Generally, the continuous rise in life expectancy leads to an increasing number of senior citizens (3). Therefore dementia as leading neuronal alteration occurs and diagnosed more often, 36 million people in the world are living with dementia with a projected increase in 2030 to 66 million0 (2). Dementia is a syndrome that is the effect of extended brain disease. It can be described as any disorder where significant decline from one’s previous level of cognition, emotional, behavioral abilities causes interference in everyday life.

The progression of the disease may differ from person to person depending on individual alterations in general health and even genetic background. Neurodegenerative dementias, like Alzheimer’s Disease, vascular dementia, and dementia with Lewy bodies, are most common in the elderly. Leading conditions that may contribute to the disease and the progression, considered as risk factors such as:

  • cardiovascular events, alterations

  • obesity

  • diabetes

  • aging

  • head injury

  • genetics

What are the main characteristics of the disease?

  • in the beginning short term, later on, long term memory impairment,

  • language impairment,

  • changes in personality,

  • psychiatric syndromes

  • behavioral changes


It is very important to define the clinical, biochemical, structural, and metabolic presence of the disease at the earliest stages before full-blown dementia (2). Family physicians have an increasingly important role in recognizing early signs and symptoms of the disease, ordering appropriate cognitive and even blood tests, formally diagnosing, and, finally, treating these patients.
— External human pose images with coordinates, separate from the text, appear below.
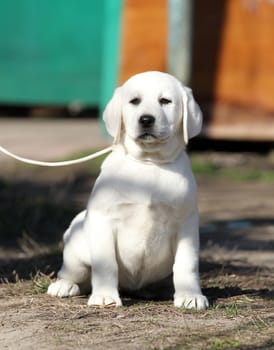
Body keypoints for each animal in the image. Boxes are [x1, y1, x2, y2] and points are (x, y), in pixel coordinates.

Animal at [48, 71, 209, 308]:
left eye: (165, 101)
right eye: (135, 101)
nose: (146, 119)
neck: (149, 162)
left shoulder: (185, 223)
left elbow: (186, 264)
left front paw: (190, 296)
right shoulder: (104, 220)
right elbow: (106, 265)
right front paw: (104, 296)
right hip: (76, 248)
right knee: (74, 273)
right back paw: (64, 286)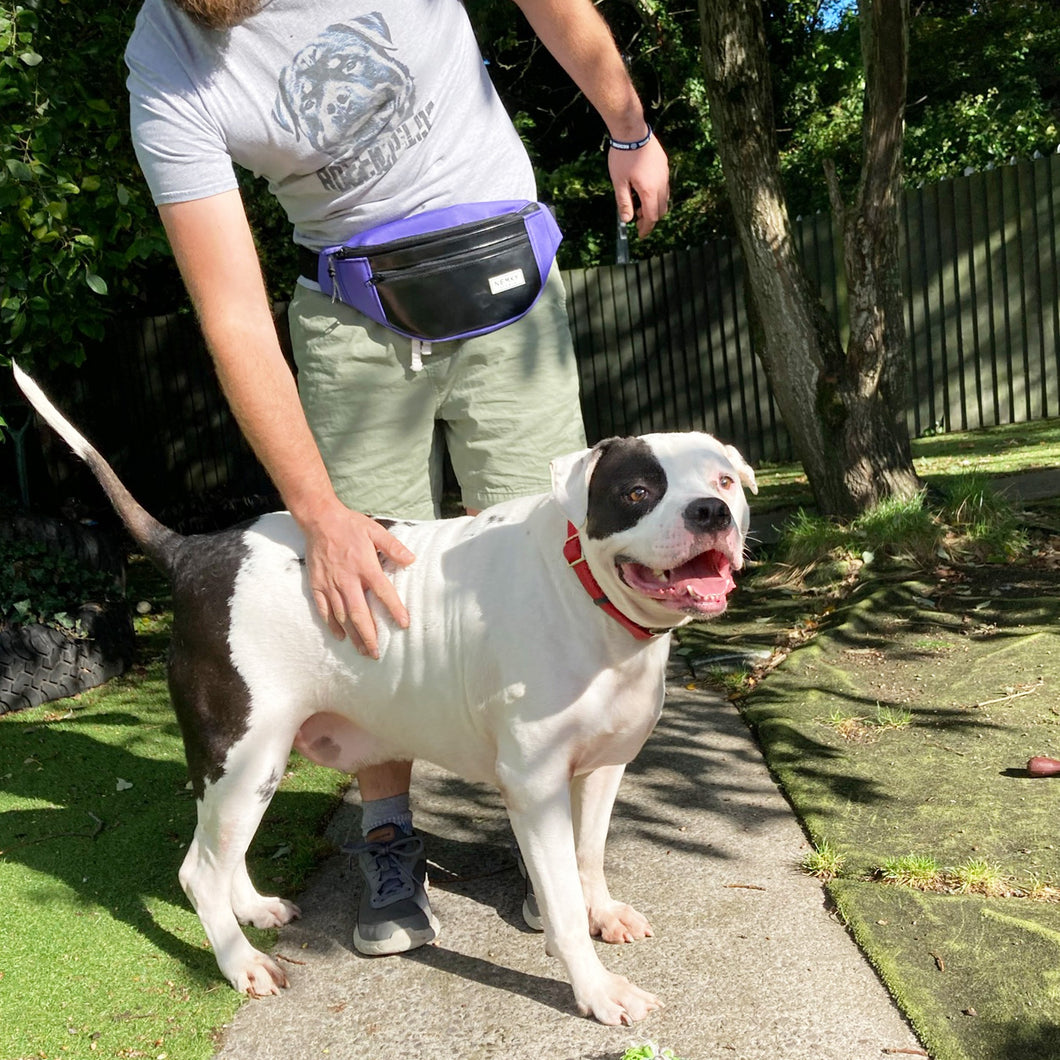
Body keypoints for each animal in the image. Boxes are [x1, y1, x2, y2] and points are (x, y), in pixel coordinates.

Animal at [10, 364, 754, 1026]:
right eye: (638, 491)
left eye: (722, 480)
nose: (711, 510)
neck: (589, 597)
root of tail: (193, 553)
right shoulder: (534, 784)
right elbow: (563, 904)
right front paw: (597, 991)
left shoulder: (601, 768)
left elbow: (587, 856)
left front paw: (602, 913)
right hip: (245, 753)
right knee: (197, 871)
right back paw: (242, 962)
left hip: (244, 764)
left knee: (218, 849)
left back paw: (251, 908)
The recent decade has seen significant advancements in molecular neuroimaging- magnetic resonance imaging (MRI), molecular neuroimaging with positron emission tomography (PET)- in understanding clinicopathologic correlation, and in the development of novel biomarkers (cerebrospinal fluid (CSF) analysis) (1). Consequently, the diagnostic tools became more sophisticated than before, which finally contribute to the earlier detection of those alterations which lead to the development of the disease.
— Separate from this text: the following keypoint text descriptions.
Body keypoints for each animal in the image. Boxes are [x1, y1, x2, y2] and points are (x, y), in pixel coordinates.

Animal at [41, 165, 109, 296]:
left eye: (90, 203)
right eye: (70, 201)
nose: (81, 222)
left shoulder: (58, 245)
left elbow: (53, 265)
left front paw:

Presently there are no disease-modifying treatments for any of the neurodegenerative dementias. Instead, the clinician has several therapeutic tools to mitigate the cognitive and behavioral consequences of dementias (4).

Symptom modifications:

  • Pharmacological amelioration of cognitive symptoms such as deficits in memory, concentration, speed of mentation, and others.

  • Pharmacological management of neuropsychiatric symptoms (anxiety, depression, apathy, and agitation).

  • Nonpharmacological interventions to ameliorate cognitive and neuropsychiatric symptoms.

Harm minimization:

A dementia patient is vulnerable to deliberate and accidental harm. One goal of treatment is to protect the patients against these potential harms (Tisher and Salardini 2019). Adopting a healthy lifestyle including a healthy diet, regular exercise, and participating in regular health screening may help to minimize the chance of evolving or lengthen the development of the first symptoms.